The hope expressed at the end of the exposition is that "we" may win the love of the Truelove (the Trinity and Mary) because, like the maiden, we are edified as to where and how to seek it. The narrator prays God to grant everyone this particular grace, a revelatory pun that conflates God's grace with the herbal grass (line 515; compare line 66). So in reading this poem of "sowlehele," we swallow the medicine, and each time we reread the poem meditatively, discovering more of its embedded meaning, we increase the dosage and improve its effect.
As a poem of spiritual counsel addressed to a lovelorn woman, Truelove is similar to another poem in this volume, Thomas of Hales's Love Rune, written generations earlier and addressed to a "young woman dedicated to God," a phrase suggesting an audience removed from secular life. In both poems an advisor steers a young woman away from her yearnings for physical love, arguing that her object will necessarily be false and fleeting, and asks that she turn her affections instead toward God, an infallible Lover. The message of Truelove might therefore seem to be monastic, an exhortation to embrace celibacy and take oneself to the convent or cell. Truelove's place in late fourteenth-century alliterative verse situates it, however, in a later tradition of emblematic moral instruction to a pious laity. While the poem does borrow from the longstanding tradition of learned men instructing novitiate women on the religious life, its message is to be understood in a more universal way. The distracted maid is like mankind's fallen soul wandering lost in an Edenic "orchard" (line 4). She resembles the grieving dreamer in Pearl more than she does a specific female recipient of paternalistic moral advice. At the same time, in filling a maiden's mind with life-saving "grace," the messenger-bird behaves in shadow resemblance to the archangel Gabriel (who pronounced Mary "full of grace" in the moment marking the Incarnation), just as Thomas of Hales had also made an Annunciatory gesture in giving the "maid of Christ" a message of God's amorous longing. 5
Truelove borrows, too, from the French-influenced lyric tradition of chanson d'aventure, especially the type known as pastourelle. Two motifs lead the reader toward certain expectations: a male adventurer spies a solitary maiden, and then he overhears her lament of misfortune in love. In secular verse the set-up often becomes an amorous encounter, as in the lyric De clerico et puella of MS Harley 2253, 6 but sometimes the narrator remains, as here, merely an observer of the maiden's beauty and the recorder of an overheard complaint. The man's experience forms the outermost frame, a sensibility whose ordinary perception of things leads the reader into the poetic and meditative experience. In this instance the strolling narrator is absorbed in his own efficacious, health-seeking practice: he is "byddyng" his "owres" (line 4), that is, devoutly saying the prayers prescribed in a book of hours, probably the Hours of Mary [M], or perhaps the Hours of the Cross [C]. The events sequenced in these two offices closely reflect the biblical events appearing in Truelove: Creation and Fall of Mankind, Annunciation [M], Visitation [M], Nativity [M], Adoration of Magi [M], Flight out of Egypt [M], Massacre of Innocents [M], Betrayal [C], Christ before Pilate [C], Flagellation [C], Crucifixion [C], Mary and John at Cross, Deposition [C], Entombment [C], Harrowing of Hell, Christ's Appearance to Mary Magdalene, Doubting Thomas, Christ's Appearance to the Apostles, Resurrection, Coronation of Virgin [M], and Last Judgment (Wieck, pp. 39-41, 60, 90). Thus the narrator is not simply witnessing a remarkable maiden/bird dialogue; he is rapt in a state of meditative prayer, and many images associated with specific prayers, as illuminated in a book of hours, unfold before him — and the reader — in the bird's sermon.

■ Records supplied
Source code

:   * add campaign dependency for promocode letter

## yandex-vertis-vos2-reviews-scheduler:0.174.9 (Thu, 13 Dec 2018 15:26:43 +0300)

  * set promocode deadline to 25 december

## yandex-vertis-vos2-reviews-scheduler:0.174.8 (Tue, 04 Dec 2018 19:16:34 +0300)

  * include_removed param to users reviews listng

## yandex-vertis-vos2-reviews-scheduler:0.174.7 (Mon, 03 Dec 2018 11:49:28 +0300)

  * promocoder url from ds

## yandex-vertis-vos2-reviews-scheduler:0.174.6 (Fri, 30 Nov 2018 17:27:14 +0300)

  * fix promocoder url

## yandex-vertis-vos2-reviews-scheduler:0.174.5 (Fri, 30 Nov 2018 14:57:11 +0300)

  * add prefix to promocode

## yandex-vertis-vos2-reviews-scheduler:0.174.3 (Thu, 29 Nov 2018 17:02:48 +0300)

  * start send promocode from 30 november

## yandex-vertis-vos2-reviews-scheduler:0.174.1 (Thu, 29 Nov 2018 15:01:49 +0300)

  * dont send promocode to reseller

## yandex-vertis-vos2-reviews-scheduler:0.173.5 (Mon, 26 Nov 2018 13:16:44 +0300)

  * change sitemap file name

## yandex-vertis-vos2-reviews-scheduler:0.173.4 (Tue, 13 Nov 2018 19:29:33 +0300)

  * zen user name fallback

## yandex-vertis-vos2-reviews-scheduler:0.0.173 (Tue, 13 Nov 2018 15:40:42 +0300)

■ Prompt 1
Using the Truelove commentary, answer each question:
(a) Which line number contains the pun that conflates God's grace with the herbal grass?
(b) Who wrote the Love Rune?
(c) Which manuscript contains the lyric De clerico et puella?
■ Prompt 2
Reproduce everything from "The hope expressed" down to "improve its effect." in the Truelove commentary, substituting "remedy" for "medicine".
■ Prompt 3
Pick up the Truelove commentary after its final sentence and carry the discussion forward.
The entries have no role in this work.

■ Reply 1
(a) Line 515
(b) Thomas of Hales
(c) MS Harley 2253

■ Reply 2
The hope expressed at the end of the exposition is that "we" may win the love of the Truelove (the Trinity and Mary) because, like the maiden, we are edified as to where and how to seek it. The narrator prays God to grant everyone this particular grace, a revelatory pun that conflates God's grace with the herbal grass (line 515; compare line 66). So in reading this poem of "sowlehele," we swallow the remedy, and each time we reread the poem meditatively, discovering more of its embedded meaning, we increase the dosage and improve its effect.

■ Reply 3
Inside the experience of the prayerful narrator exists the setting that becomes the second frame of Truelove: a maiden standing beside a tree upon which a turtledove is perched. This tableau possesses emblematic significance reflective of a third literary type, the planctus. With another pun operating on the level of revelation, the meditant seems led — as if by grace — to the sight of a "mourning may" during his "May morning" stroll (lines 1, 7). As I have stated, the maiden's grief in the orchard suggests the desolation of humankind in separation from God, an allusion reinforced by the bird's first story of Creation, and, ultimately, when the girl receives comfort, her joy may resemble that of Mary visited by Gabriel, which the bird also depicts in his vignette of the Annunciation. More crucially, however, especially in terms of the meditative focus upon mourning, this preliminary grouping of maiden, tree, and bird provides a detailed shadow-likeness to a sacred image: Mary at the foot of the Cross. Mary's mourning becomes an antidotal model for the "mourning may": Mary mourned her loss deeply but with remarkable stamina and dignity, culminating in stately coronation and reunion (stanzas 17, 24). Her experience, which brackets the midpoint Harrowing of Hell, is the anchoring image for numerous English lyric and prose planctus Mariae. Its figuration here dignifies the opening strains of lament from a lovesick maiden.
Mary's compassion informs the meditational focus of another alliterative poem in forty thirteen-line stanzas, The Dispute between Mary and the Cross. The two poems differ greatly, however, in style: While the Truelove poet adopts a tone of pastoral solicitude, the Dispute poet seeks startling effects through carnal, often violent imagery. Nonetheless, real correspondences do exist in both external structure and theological argument. The salvific qualities of Mary and Cross are superimposed in both these poems, and in each a doctrine of mankind's second birth through Christian redemption is illustrated in a metaphoric "birthing" of mankind that occurs midpoint. The two forty-stanza poems are quite remarkable in using a woman's form — her procreative capacity to become, mid-body, a point of exit for another body — to make poetry based upon the subjects of incarnation and redemption (Fein [1992], pp. 110-14; see too the Introduction to Dispute). In this regard, the number forty possesses great significance. The Testament of Christ is a much-copied contemporary poem containing conceits also found in Dispute (Christ's body as parchment, his wounds inscribed words of pardon) and Truelove (herb truelove as a four-part "rent" of repentance). In this work, which appears near Dispute in the Vernon MS, Christ's time in Mary's womb is numbered at forty weeks and forty days. Moreover, forty days was the prescribed space of time under Jewish law for purification of the womb after a woman gave birth, a period that even virginal Mary observed. The author of the very popular Meditations on the Life of Christ asks the reader to reenact this period in meditation during the forty days from the Nativity to the Feast of the Purification. 7 Thus forty is the number intrinsically associated with the Incarnation of God in the womb of Mary.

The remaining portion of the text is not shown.